“Unmeasured Blessings and Sacred Responsibilities,” Ensign, Oct. 1987, 57
Objective: To appreciate the blessings of being a woman in the Church today.
“Being a woman in the Church today brings unmeasured blessings,” says Barbara W. Winder, general president of the Relief Society. “With these blessings come responsibilities of a sacred nature. To live and share and teach the gospel, to meet the practical problems of life, to reach out to those in need, to cherish the precious gifts of life and testimony—these are the sweet blessings and great responsibilities of Latter-day Saint women.”
We can all live, share, and teach the gospel. Some may serve missions; others may set an example of gospel living.
For many women, their most important opportunity for teaching the gospel is in the home. “Since the beginning, [a woman’s] role has been to teach her children eternal gospel principles,” says President Ezra Taft Benson. “In the home,” he says, “a child learns faith, feels love, and thereby learns from [a] mother’s loving example to choose righteousness.” (Ensign, Nov. 1981, p. 105.)
All women—whether or not they have children—can set priorities to help them better live, share, and teach the gospel.
We all can gain knowledge to help us meet life’s problems.

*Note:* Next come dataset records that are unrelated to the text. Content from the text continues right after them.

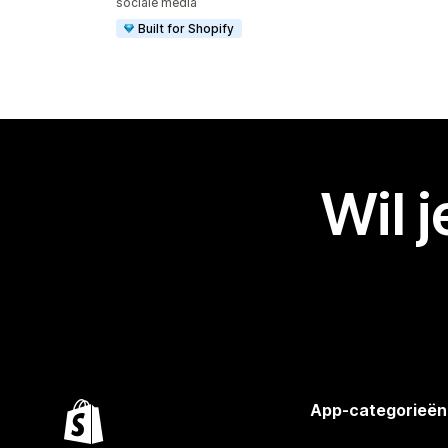
sociale media
Built for Shopify
Wil 
App-categorieën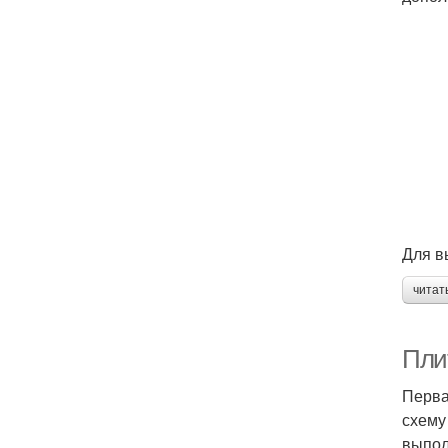
Для в
читат
Плит
Перва
схему
выпол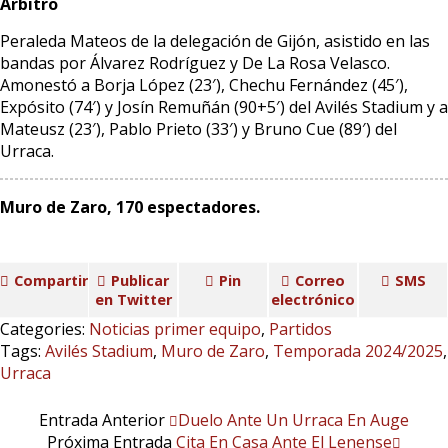
Árbitro
Peraleda Mateos de la delegación de Gijón, asistido en las
bandas por Álvarez Rodríguez y De La Rosa Velasco.
Amonestó a Borja López (23′), Chechu Fernández (45′),
Expósito (74′) y Josín Remuñán (90+5′) del Avilés Stadium y a
Mateusz (23′), Pablo Prieto (33′) y Bruno Cue (89′) del
Urraca.
Muro de Zaro, 170 espectadores.
Compartir
Publicar
Pin
Correo
SMS
en Twitter
electrónico
Categories:
Noticias primer equipo
,
Partidos
Tags:
Avilés Stadium
,
Muro de Zaro
,
Temporada 2024/2025
,
Urraca
Entrada Anterior
Duelo Ante Un Urraca En Auge
Próxima Entrada
Cita En Casa Ante El Lenense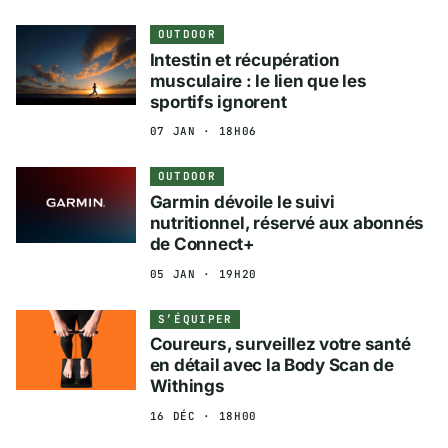
OUTDOOR
Intestin et récupération
musculaire : le lien que les
sportifs ignorent
07 JAN · 18H06
OUTDOOR
Garmin dévoile le suivi
nutritionnel, réservé aux abonnés
de Connect+
05 JAN · 19H20
S’ÉQUIPER
Coureurs, surveillez votre santé
en détail avec la Body Scan de
Withings
16 DÉC · 18H00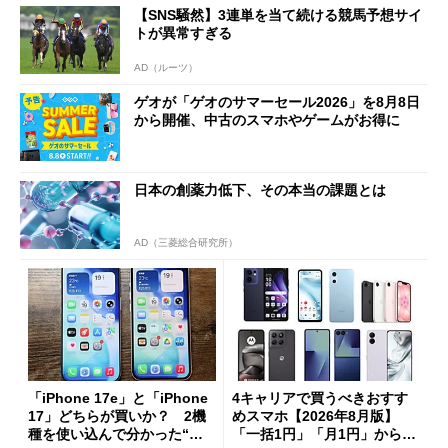
【SNS騒然】3連単を当て続ける競馬予想サイ
トが異常すぎる
AD（ルーツ）
ゲオが「ゲオのサマーセール2026」を8月8日
から開催、中古のスマホやゲームがお得に
日本の創薬力低下、その本当の課題とは
AD（三菱総合研究所）
「iPhone 17e」と「iPhone
4キャリアで買うべきおすす
17」どちらが買いか？ 2機
めスマホ【2026年8月版】
種を使い込んで分かった“ス
「一括1円」「月1円」からお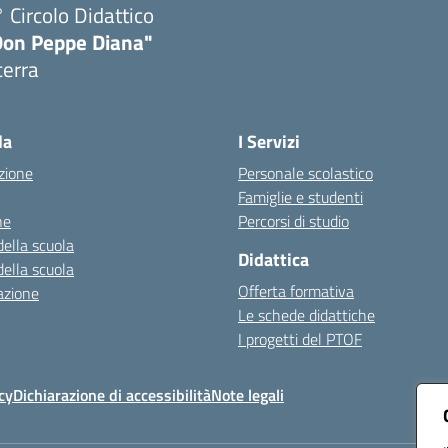
 Circolo Didattico
Don Peppe Diana"
cerra
Visita la pagina iniziale della scuola
la
I Servizi
zione
Personale scolastico
Famiglie e studenti
ne
Percorsi di studio
della scuola
Didattica
della scuola
Offerta formativa
azione
Le schede didattiche
I progetti del PTOF
cy
Dichiarazione di accessibilità
Note legali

Some women may pursue a formal education. Others may learn skills from family members, friends, workshops, or books.
Although Ethel Smith Matheson’s life on a farm restricted her educational opportunities, she discovered the excitement of reading and worked to put herself through college. Her thirst for knowledge gave her children a similar love of learning. In her later years, with poor eyesight, she learned by listening to records and tapes. Her ability to quote the scriptures was remarkable, and her devotion to learning enabled her to better meet life’s challenges.

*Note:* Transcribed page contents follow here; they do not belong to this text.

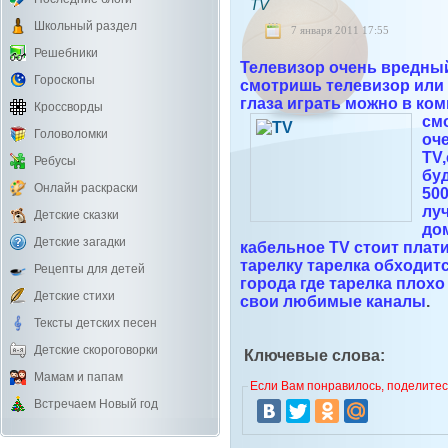
TV
Школьный раздел
7 января 2011 17:55
Решебники
Телевизор очень вредный
Гороскопы
смотришь телевизор или 
глаза играть можно в ко
Кроссворды
см
Головоломки
оч
TV,
Ребусы
буд
Онлайн раскраски
50
лу
Детские сказки
до
Детские загадки
кабельное TV стоит плат
тарелку тарелка обходит
Рецепты для детей
города где тарелка плохо
Детские стихи
свои любимые каналы
.
Тексты детских песен
Детские скороговорки
Ключевые слова:
Мамам и папам
Если Вам понравилось, поделитесь
Встречаем Новый год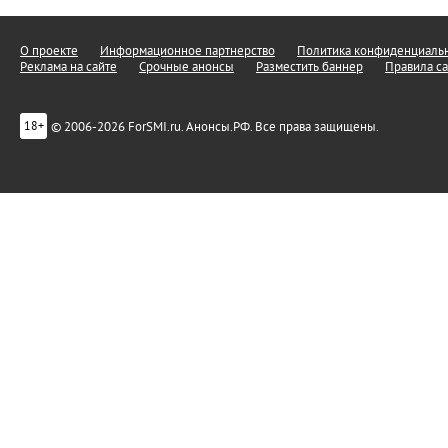
О проекте
Информационное партнерство
Политика конфиденциальн
Реклама на сайте
Срочные анонсы
Разместить баннер
Правила са
© 2006-2026 ForSMI.ru. Анонсы.РФ. Все права защищены.
18+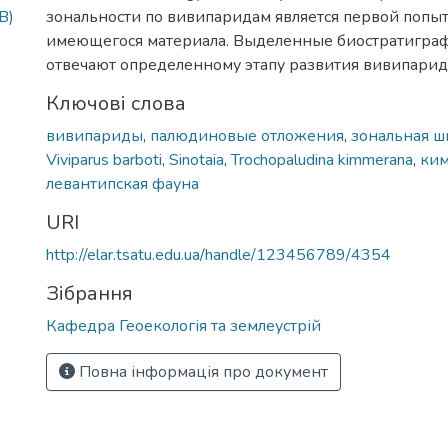
B)
зональности по вивипаридам является первой поп
имеющегося материала. Выделенные биостратигра
отвечают определенному этапу развития вивипарид
Ключові слова
вивипариды
,
палюдиновые отложения
,
зональная ш
Viviparus barboti
,
Sinotaia
,
Trochopaludina kimmerana
,
ки
левантипская фауна
URI
http://elar.tsatu.edu.ua/handle/123456789/4354
Зібрання
Кафедра Геоекологія та землеустрій
Повна інформація про документ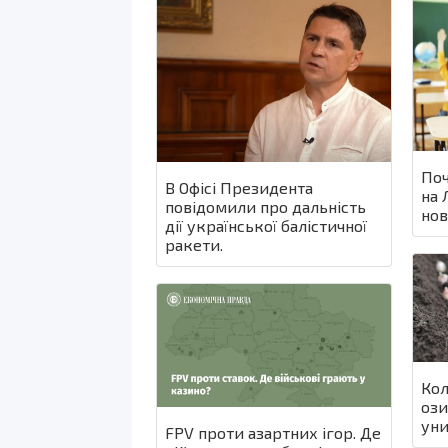
Поч
В Офісі Президента
на 
повідомили про дальність
нов
дії української балістичної
ракети.
Кол
ози
уни
FPV проти азартних ігор. Де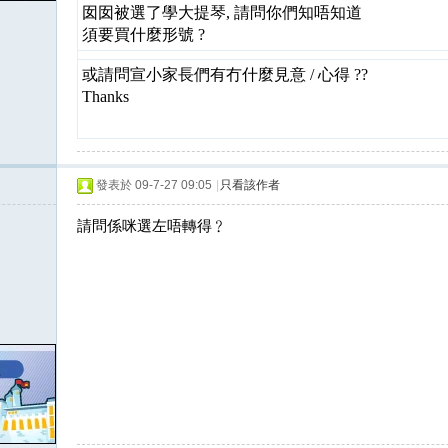
囡囡被選了學大提琴, 請問你們知唔知道
須要買什麼形號 ?
或請問宣小家長們有冇什麼見意 / 心得 ??
Thanks
發表於 09-7-27 09:05
|
只看該作者
請問係咪選左唔轉得﹖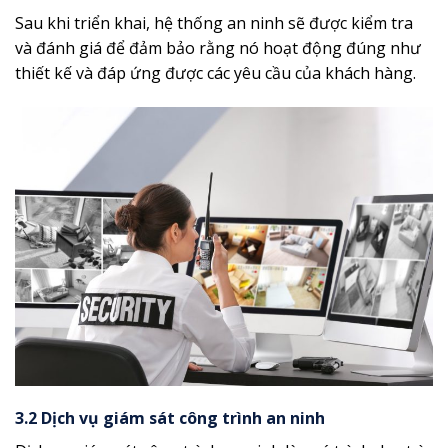
Sau khi triển khai, hệ thống an ninh sẽ được kiểm tra
và đánh giá để đảm bảo rằng nó hoạt động đúng như
thiết kế và đáp ứng được các yêu cầu của khách hàng.
3.2 Dịch vụ giám sát công trình an ninh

Elder Dean L. Larsen tells of being in a store with his daughter when an elderly customer near them dropped a porcelain figurine on the floor. His daughter stepped to the woman’s side to comfort her and helped her pick up the pieces. (See Ensign, November 1984, p. 93.)

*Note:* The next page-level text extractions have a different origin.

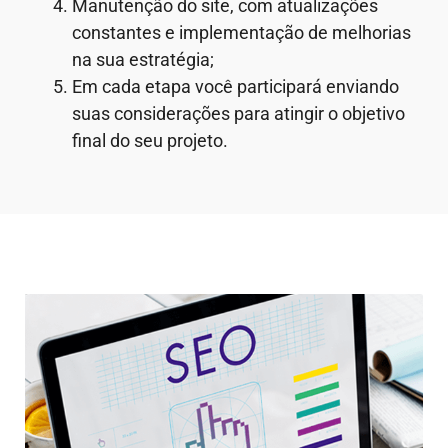
Manutenção do site, com atualizações
constantes e implementação de melhorias
na sua estratégia;
Em cada etapa você participará enviando
suas considerações para atingir o objetivo
final do seu projeto.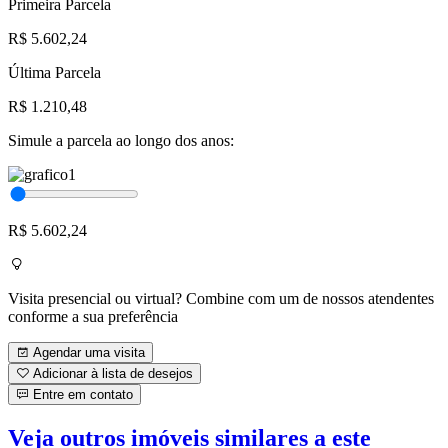
Primeira Parcela
R$ 5.602,24
Última Parcela
R$ 1.210,48
Simule a parcela ao longo dos anos:
R$ 5.602,24
Visita presencial ou virtual? Combine com um de nossos atendentes
conforme a sua preferência
Agendar uma visita
Adicionar à lista de desejos
Entre em contato
Veja outros imóveis similares a este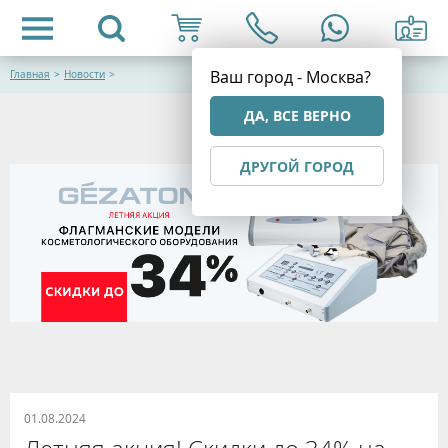
Ваш город - Москва?
Главная
>
Новости
>
ДА, ВСЕ ВЕРНО
ДРУГОЙ ГОРОД
01.08.2024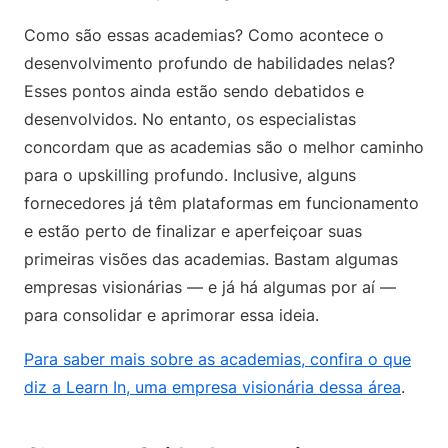
Como são essas academias? Como acontece o
desenvolvimento profundo de habilidades nelas?
Esses pontos ainda estão sendo debatidos e
desenvolvidos. No entanto, os especialistas
concordam que as academias são o melhor caminho
para o upskilling profundo. Inclusive, alguns
fornecedores já têm plataformas em funcionamento
e estão perto de finalizar e aperfeiçoar suas
primeiras visões das academias. Bastam algumas
empresas visionárias — e já há algumas por aí —
para consolidar e aprimorar essa ideia.
Para saber mais sobre as academias, confira o que
diz a Learn In, uma empresa visionária dessa área
.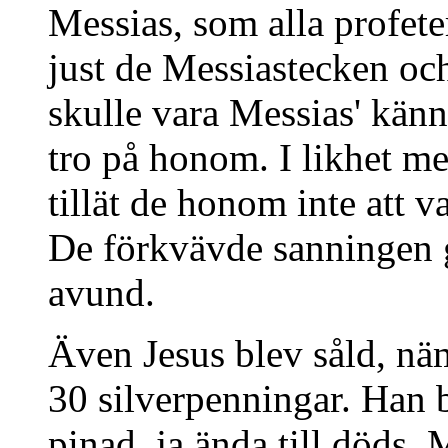
Messias, som alla profet
just de Messiastecken och
skulle vara Messias' känn
tro på honom. I likhet m
tillät de honom inte att v
De förkvävde sanningen 
avund.
Även Jesus blev såld, näm
30 silverpenningar. Han 
pinad, ja ända till döds. M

Such opportunities to help those in need abound. Every small effort is important—caring for a neighbor’s child, visiting a lonely ward member, listening to a teenager, or making a phone call or visit just to say hello.
Each month we have the opportunity to bear our testimonies in fast and testimony meeting. We can also bear them every day through our actions. Family service, missionary work, community and Church service, genealogy and temple work—all offer opportunities for us to love and serve and to share our testimonies of the gospel.
All our blessings are associated with sacred responsibilities. By fulfilling the responsibilities, we can enjoy the blessings—both in mortality and in the life to come.
Read D&C 88:118. Discuss ways we can continue to gain knowledge throughout our lives and how it can help us meet life’s challenges.
Read Mosiah 2:17. Discuss how sensitivity to the Spirit can increase our abilities and opportunities to serve others.
See Family Home Evening Resource Book, pp. 89–94, 106–8, 200–2, 235–62, 266–67 for additional information.
There will be no visiting teaching messages printed in the May and November general conference issues of the Ensign. Visiting teachers are to choose their messages (after prayerfully considering the needs of those they visit) from a general conference address by a member of the First Presidency.